What’s wrong with the ‘death tax’?

It is shameful that care for the elderly has become a political football, says Joan Bakewell, the government’s ageism tsar, in The Daily Telegraph. Last year, discussion of this pressing and serious issue was “measured and concerned”. Then, last week, as the Personal Care at Home Bill went through the Lords, the Tories brought out an emotive and widely condemned poster. It described Labour’s proposed levy – a flat tax of £20,000 on every estate, or a levy equivalent to 10% of every estate – as a ‘death tax’.

The opposition aren’t the only guilty ones, says Sam Lister in The Times. The bill – which promises free care at home for up to 280,000 people with the highest needs – was “sprung on Parliament and the public” half-way through consultations over development of a “major legislative programme on long-term care”. Opponents have accused Gordon Brown of introducing the bill as “a ‘back of the envelope’ piece of electioneering”. Indeed, last week more than 75 councillors wrote an open letter saying that they had ‘major doubts’ about it.
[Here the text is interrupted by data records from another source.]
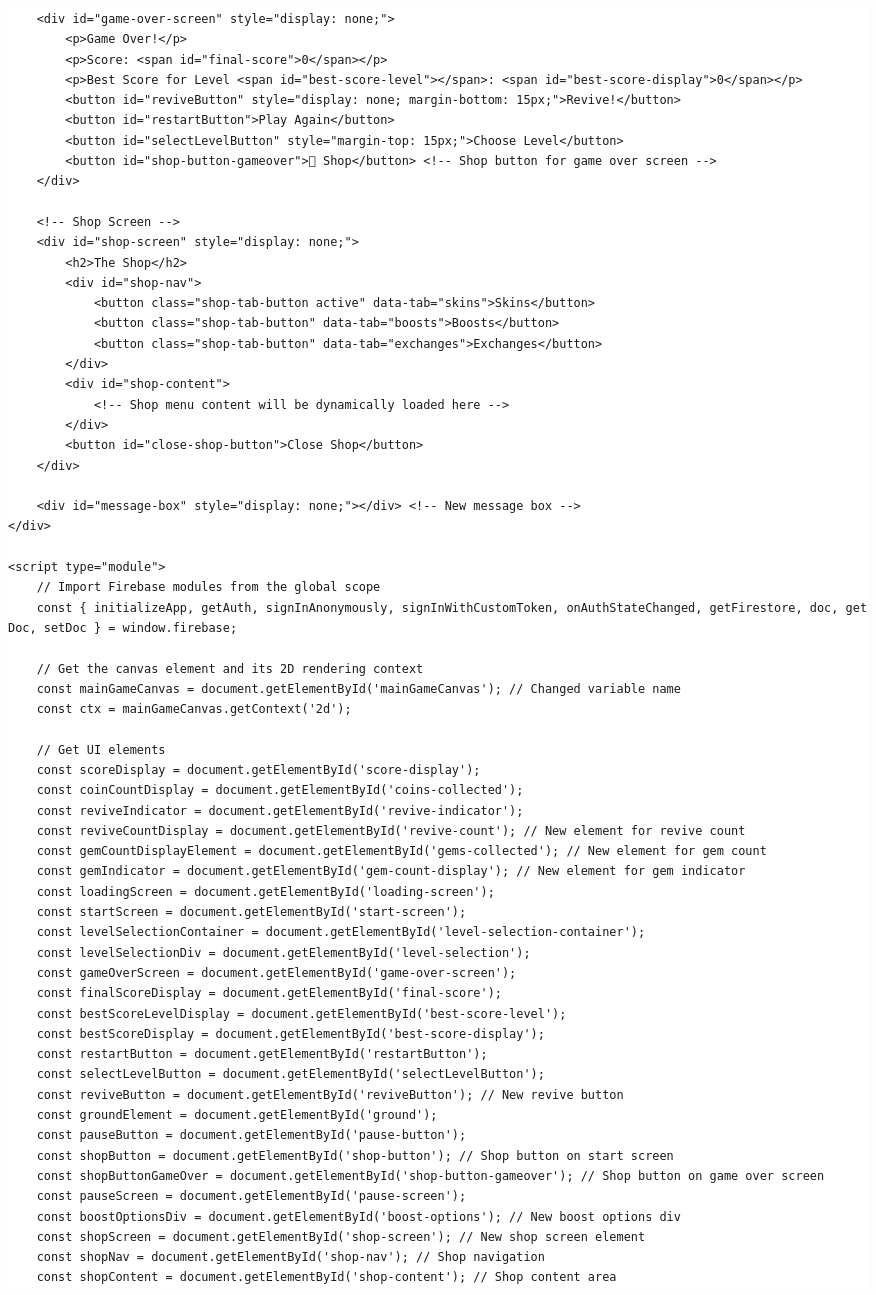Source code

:         <div id="game-over-screen" style="display: none;">
            <p>Game Over!</p>
            <p>Score: <span id="final-score">0</span></p>
            <p>Best Score for Level <span id="best-score-level"></span>: <span id="best-score-display">0</span></p>
            <button id="reviveButton" style="display: none; margin-bottom: 15px;">Revive!</button>
            <button id="restartButton">Play Again</button>
            <button id="selectLevelButton" style="margin-top: 15px;">Choose Level</button>
            <button id="shop-button-gameover">🛒 Shop</button> <!-- Shop button for game over screen -->
        </div>

        <!-- Shop Screen -->
        <div id="shop-screen" style="display: none;">
            <h2>The Shop</h2>
            <div id="shop-nav">
                <button class="shop-tab-button active" data-tab="skins">Skins</button>
                <button class="shop-tab-button" data-tab="boosts">Boosts</button>
                <button class="shop-tab-button" data-tab="exchanges">Exchanges</button>
            </div>
            <div id="shop-content">
                <!-- Shop menu content will be dynamically loaded here -->
            </div>
            <button id="close-shop-button">Close Shop</button>
        </div>

        <div id="message-box" style="display: none;"></div> <!-- New message box -->
    </div>

    <script type="module">
        // Import Firebase modules from the global scope
        const { initializeApp, getAuth, signInAnonymously, signInWithCustomToken, onAuthStateChanged, getFirestore, doc, getDoc, setDoc } = window.firebase;

        // Get the canvas element and its 2D rendering context
        const mainGameCanvas = document.getElementById('mainGameCanvas'); // Changed variable name
        const ctx = mainGameCanvas.getContext('2d');

        // Get UI elements
        const scoreDisplay = document.getElementById('score-display');
        const coinCountDisplay = document.getElementById('coins-collected');
        const reviveIndicator = document.getElementById('revive-indicator');
        const reviveCountDisplay = document.getElementById('revive-count'); // New element for revive count
        const gemCountDisplayElement = document.getElementById('gems-collected'); // New element for gem count
        const gemIndicator = document.getElementById('gem-count-display'); // New element for gem indicator
        const loadingScreen = document.getElementById('loading-screen');
        const startScreen = document.getElementById('start-screen');
        const levelSelectionContainer = document.getElementById('level-selection-container');
        const levelSelectionDiv = document.getElementById('level-selection');
        const gameOverScreen = document.getElementById('game-over-screen');
        const finalScoreDisplay = document.getElementById('final-score');
        const bestScoreLevelDisplay = document.getElementById('best-score-level');
        const bestScoreDisplay = document.getElementById('best-score-display');
        const restartButton = document.getElementById('restartButton');
        const selectLevelButton = document.getElementById('selectLevelButton');
        const reviveButton = document.getElementById('reviveButton'); // New revive button
        const groundElement = document.getElementById('ground');
        const pauseButton = document.getElementById('pause-button');
        const shopButton = document.getElementById('shop-button'); // Shop button on start screen
        const shopButtonGameOver = document.getElementById('shop-button-gameover'); // Shop button on game over screen
        const pauseScreen = document.getElementById('pause-screen');
        const boostOptionsDiv = document.getElementById('boost-options'); // New boost options div
        const shopScreen = document.getElementById('shop-screen'); // New shop screen element
        const shopNav = document.getElementById('shop-nav'); // Shop navigation
        const shopContent = document.getElementById('shop-content'); // Shop content area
You can’t blame people for being cynical, says The Daily Telegraph. We’ve known Britain faces a demographic crisis for more than 20 years. Tony Blair insisted that he did not want pensioners to have to sell their homes to fund long-term care back in 1997, but then did nothing about it. “Ahead of next month’s White Paper, there are two certainties; that the system for care of the elderly needs to be overhauled, and that any remotely adequate scheme will cost a titanic amount.”

At the moment those with assets of more than £23,000 must contribute to the cost of their care: 48,000 pensioners have had to sell their homes to do so. As The Daily Telegraph’s Emma Simon reminds us, at £35,000 a year, having a relative in an average nursing home costs more than sending a child to Eton. And it is estimated that the cost of caring for an ageing population will reach an extra £6bn by 2030.

So what are the funding options? asks Mary Dejevsky in The Independent. Labour has proposed the so-called ‘death tax’. The Tories have proposed a one-off insurance premium of £8,000, “though it has been argued that this is nothing like enough”. The Liberal Democrats have “mooted publicly funded personal accounts, based on need”.

Overall, the ‘death tax’ would be the “most socially just and economically efficient way of funding care for the elderly”, says Peter Wilby in The Guardian. After all, no one knows what care they will need in old age, so surely a tax after death would be “infinitely preferable to the possibility of a near-100% charge if you are unlucky enough to need years of expensive care”? Given the money has to come from somewhere, “a levy on the estates of the deceased is the most just and humane solution”.